Convert every item into a two-column CSV with the headers "field" and "value," one row per item, putting each text in a single quoted field with any line breaks replaced by spaces.

[Stored data]
>>>>
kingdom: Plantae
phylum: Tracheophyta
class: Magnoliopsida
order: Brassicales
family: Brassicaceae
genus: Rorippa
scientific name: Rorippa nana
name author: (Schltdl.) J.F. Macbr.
<<<<
## Complete response
field,value
"kingdom:","Plantae"
"phylum:","Tracheophyta"
"class:","Magnoliopsida"
"order:","Brassicales"
"family:","Brassicaceae"
"genus:","Rorippa"
"scientific name:","Rorippa nana"
"name author:","(Schltdl.) J.F. Macbr."